RECORDS TO USE section start
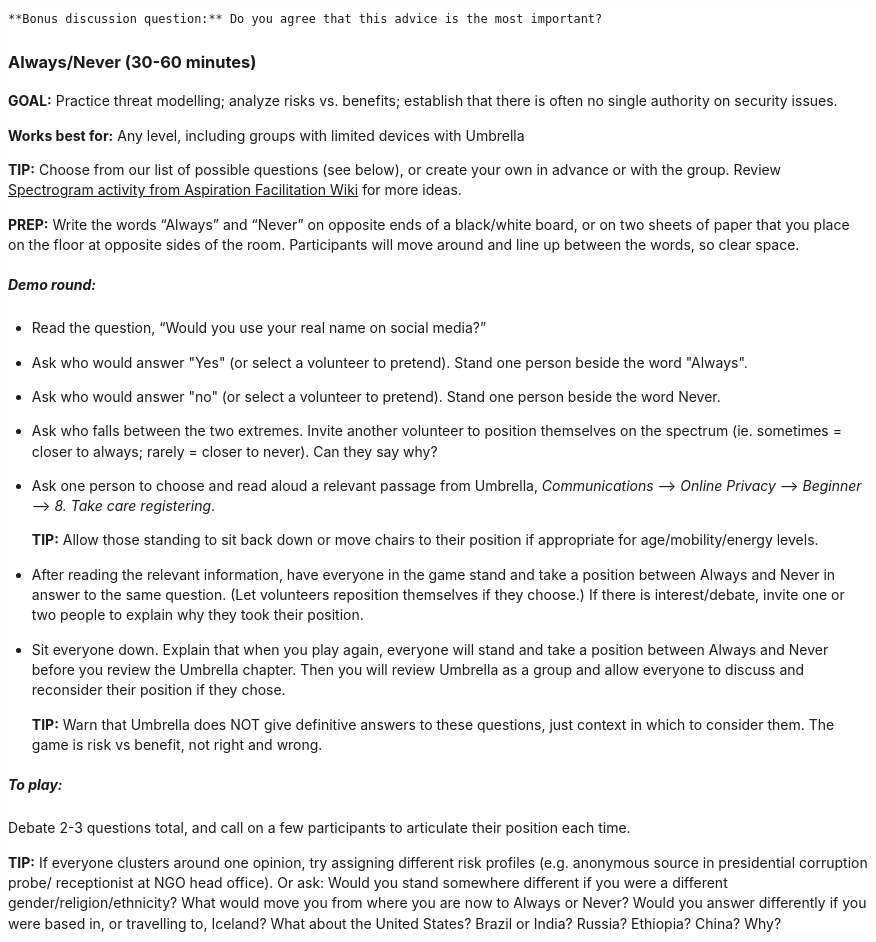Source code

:     **Bonus discussion question:** Do you agree that this advice is the most important?


### Always/Never (30-60 minutes)

**GOAL:** Practice threat modelling; analyze risks vs. benefits; establish that there is often no single authority on security issues. 

**Works best for:** Any level, including groups with limited devices with Umbrella

**TIP:** Choose from our list of possible questions (see below), or create your own in advance or with the group. Review [Spectrogram activity from Aspiration Facilitation Wiki](https://facilitation.aspirationtech.org/index.php?title=Facilitation:Spectrogram) for more ideas.

**PREP:** Write the words “Always” and “Never” on opposite ends of a black/white board, or on two sheets of paper that you place on the floor at opposite sides of the room. Participants will move around and line up between the words, so clear space. 

##### Demo round:

- Read the question, “Would you use your real name on social media?” 

- Ask who would answer "Yes" (or select a volunteer to pretend). Stand one person beside the word "Always".
 
- Ask who would answer "no" (or select a volunteer to pretend). Stand one person beside the word Never. 

- Ask who falls between the two extremes. Invite another volunteer to position themselves on the spectrum (ie. sometimes = closer to always; rarely = closer to never). Can they say why? 

- Ask one person to choose and read aloud a relevant passage from Umbrella,  *Communications* --> *Online Privacy* --> *Beginner* --> *8. Take care registering*. 

    **TIP:** Allow those standing to sit back down or move chairs to their position if appropriate for age/mobility/energy levels.

- After reading the relevant information, have everyone in the game stand and take a position between Always and Never in answer to the same question. (Let volunteers reposition themselves if they choose.) If there is interest/debate, invite one or two people to explain why they took their position.
 
- Sit everyone down. Explain that when you play again, everyone will stand and take a position between Always and Never before you review the Umbrella chapter. Then you will review Umbrella as a group and allow everyone to discuss and reconsider their position if they chose. 

    **TIP:** Warn that Umbrella does NOT give definitive answers to these questions, just context in which to consider them. The game is risk vs benefit, not right and wrong. 

##### To play: 

Debate 2-3 questions total, and call on a few participants to articulate their position each time. 

**TIP:** If everyone clusters around one opinion, try assigning different risk profiles (e.g. anonymous source in presidential corruption probe/ receptionist at NGO head office). Or ask: Would you stand somewhere different if you were a different gender/religion/ethnicity? What would move you from where you are now to Always or Never? Would you answer differently if you were based in, or travelling to, Iceland? What about the United States? Brazil or India? Russia? Ethiopia? China? Why?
RECORDS TO USE section end
== DESCRIPTION OF THE TASK ==
Everything from the top line of the data down to and including the line with "on security issues." is to be copied, except the pictures.

== TASK OUTPUT ==
Source code

:     **Bonus discussion question:** Do you agree that this advice is the most important?


### Always/Never (30-60 minutes)

**GOAL:** Practice threat modelling; analyze risks vs. benefits; establish that there is often no single authority on security issues. 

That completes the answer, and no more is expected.